I wanted to find a little more about the history of the property and found this great Link – text is below:
“In 1888 Essex farmers were experiencing great hardship. Despite the opening of the railway in Wickford, which should have made it easier to transport their produce, they could not compete with the cheaper grains from Canada and America. In 1891 the London Land Company came up with the unique idea of buying up farmland from land strapped farmers and selling them off in plots. Notices went up in London advertising the land. They arranged for special excursion trains to places like Wickford, Laindon and Pitsea. To the Londoners it was a chance to escape the slums for a day and many thought of it as a business venture. The trains were met at the stations by open horse and carts, and the customers were driven out to the farms where marquees were set up. After the potential buyers had been plied with beer and food at a reasonable prices the sale began. The plots were sold off for as little as £10 each and those nearest the stations were the most popular and went first.
The owners of the plots would come down by train on a Friday night with tools and timber, and tents to stay the weekends. Some would hoist the Union Jack to announce they were there. Soon they were building shacks and installing such things as buses, caravans and in one case I know a ship’s cabin. They started to cultivate their plots and the train back to London on a Sunday night was crammed with people taking back the fruits of their labours. Some people stayed down for their annual holidays, and mothers and children spent the school holidays, with their husbands joining them at the weekends.
At first they had no clean drinking water, gas or electricity. They used to filter the rain water off the roofs, until the Water Company installed standpipes, to which the plotlanders had keys. For lighting they used paraffin or candles and for cooking they used open fires or paraffin. Gradually a real community grew up and they worked together and built narrow concrete pathways, wide enough for a pram. They shared the cost of these ventures by each paying an amount a week . Some people started to live on their plots and would cycle down to Wickford Station and leave their bikes unlocked all day, travelling up to London. Those without bikes would walk down to the station in their wellingtons, shake them off and leave them there all day.
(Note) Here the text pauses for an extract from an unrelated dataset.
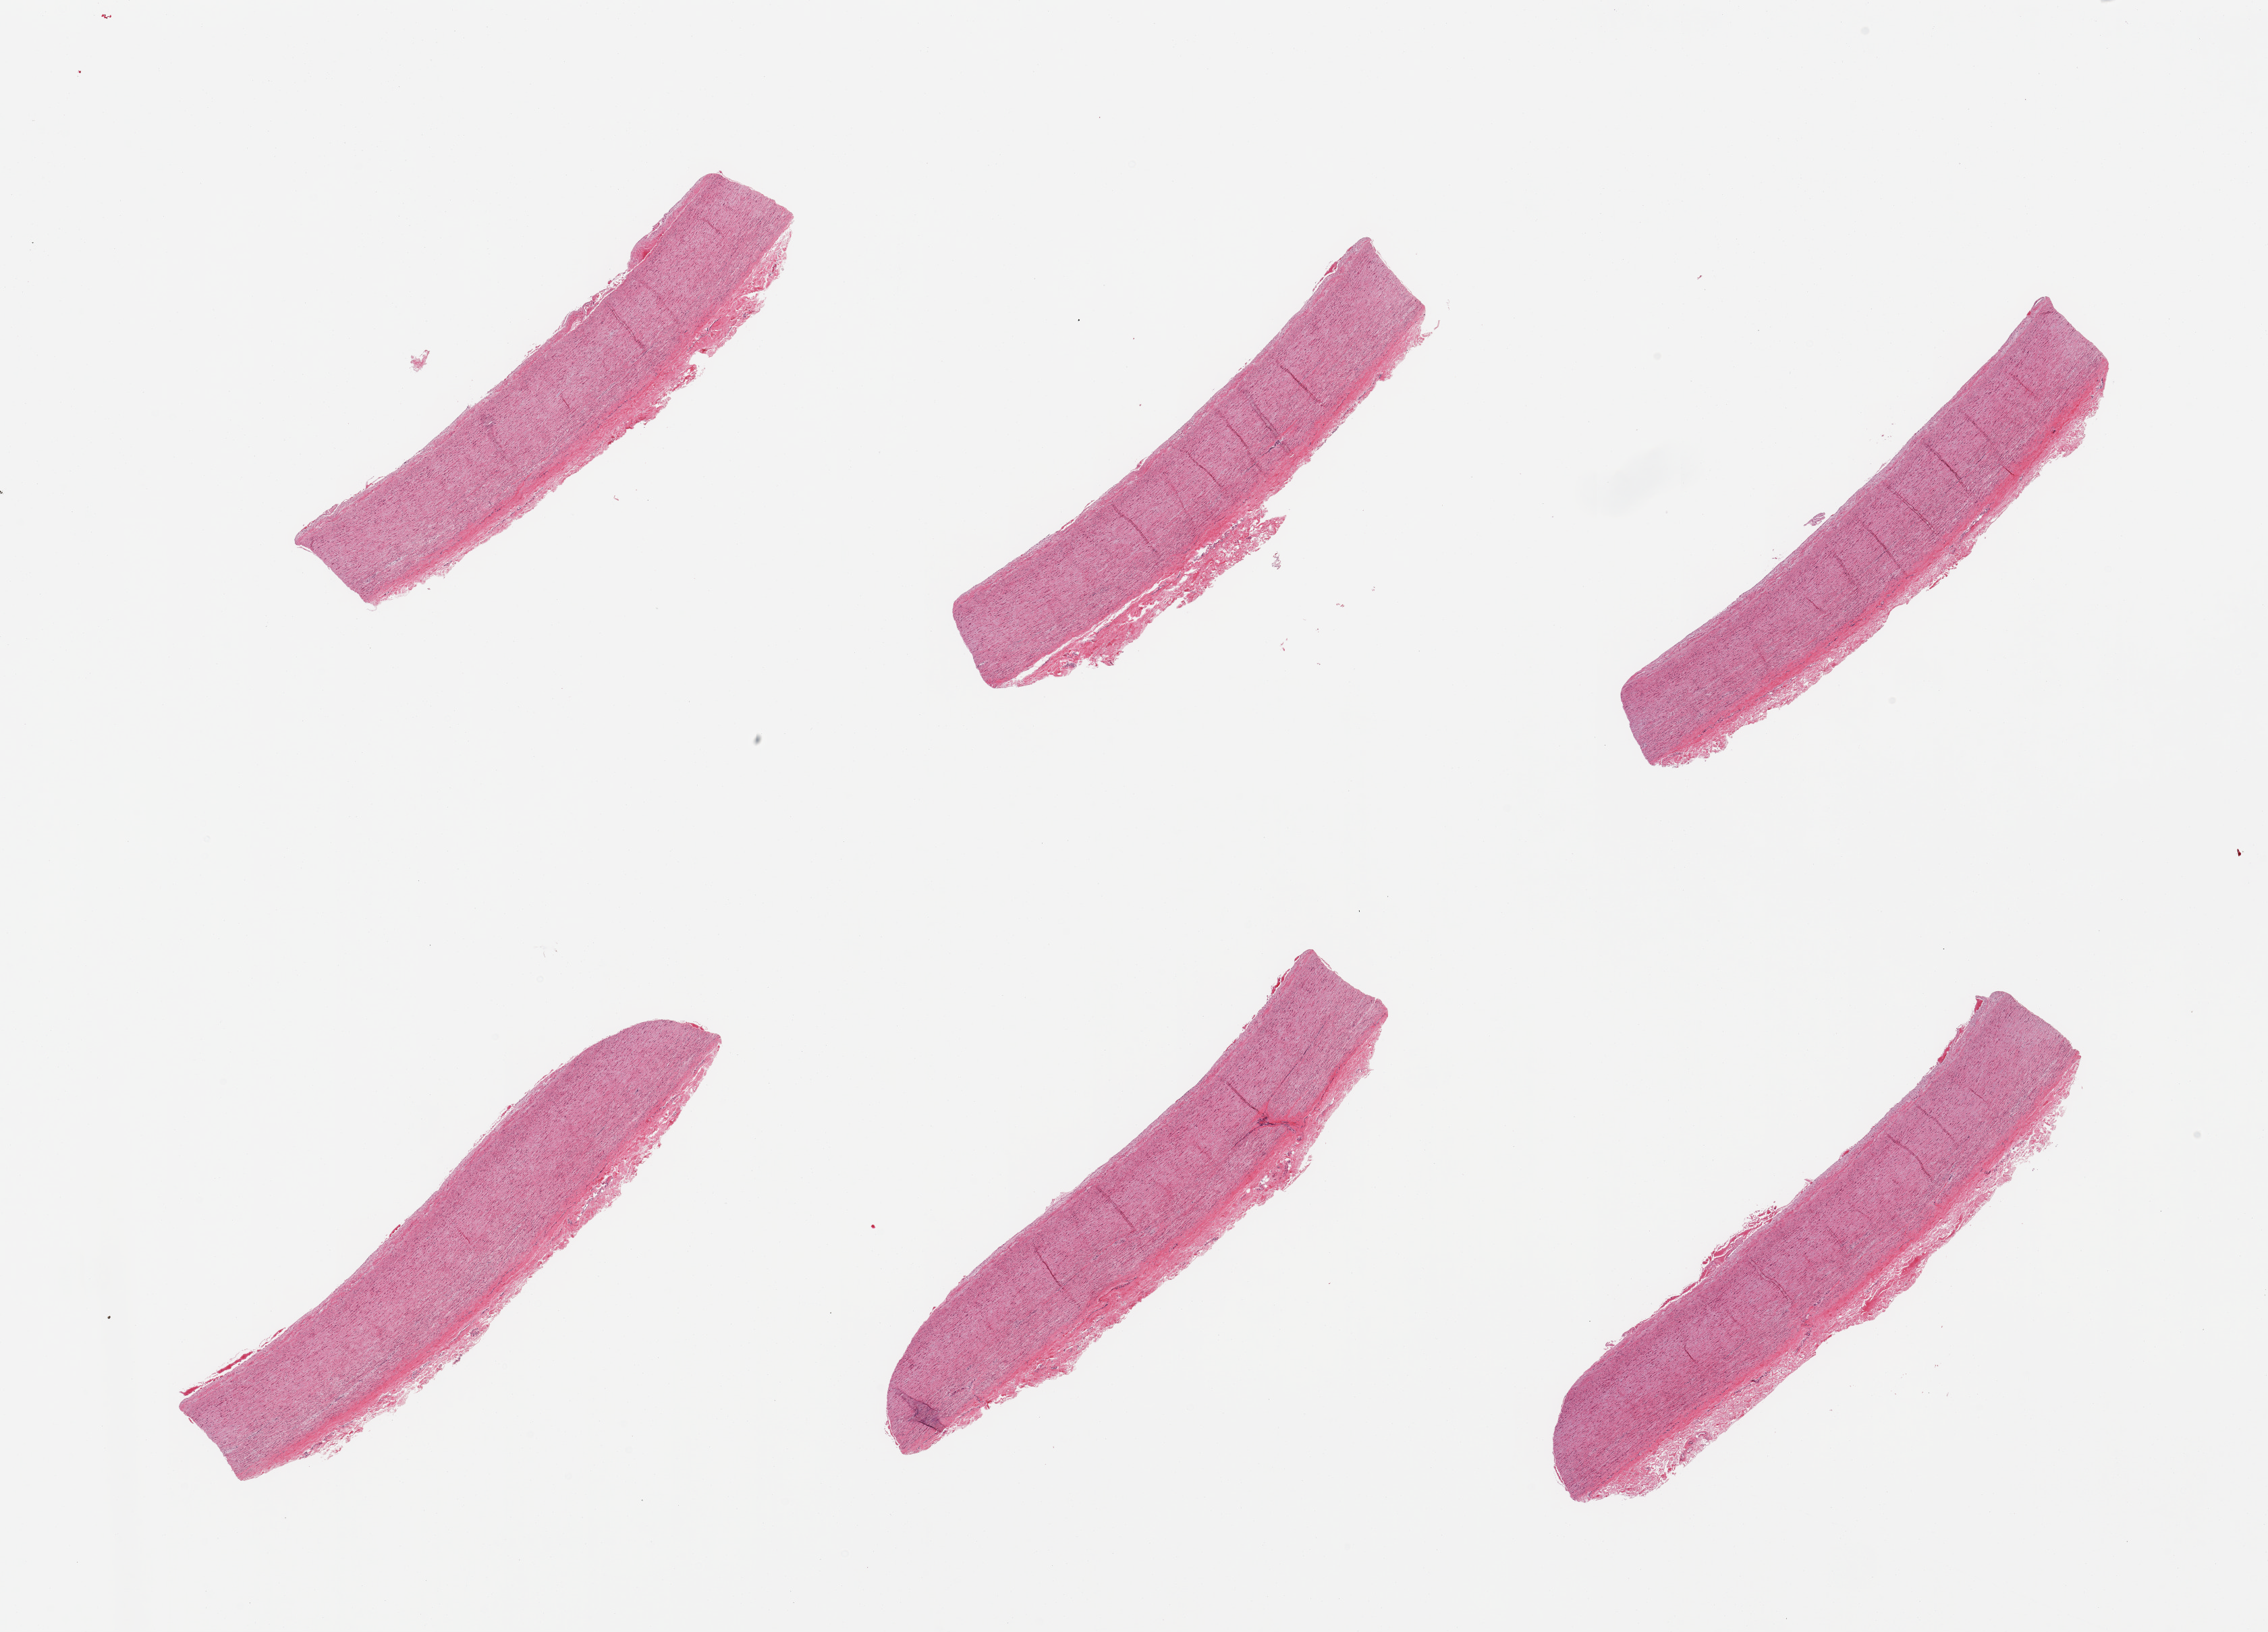
Whole-slide image, haematoxylin and eosin stain — low-resolution overview of the scanned area, about 26.6 x 19.1 mm (slide scanned at 20x); PAXgene-fixed paraffin-embedded (PFPE) section; section of aorta (target tissue); tissue donor sample. Male donor.
- pathologist's review note for this sample: 6 pieces; no plaques; well dissected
At night, lighted oil lamps were left in the windows until the last commuter had passed on his or her way home.
The war brought one of the biggest changes, when Londoners fled the Blitz, my family amongst them. Wickford did not escape the bombing entirely, as the German bombers dropped any they had left on the countryside before heading home. Unfortunately the Pratt family were killed by a landmine in Swan Lane. I remember well an ack-ack gun pulling up outside our bungalow and frightening the life out of us young children as they fired at the enemy above. Next morning we were very disappointed not to find any empty shell cases.”
I had thought that the property may have been purchased by his father, unless they did buy it in the 1930s. I requested the will of his father but that had no details at all. So think this is the end of the line for any more information on the property.
Hopefully I will be able to add more to this story one day.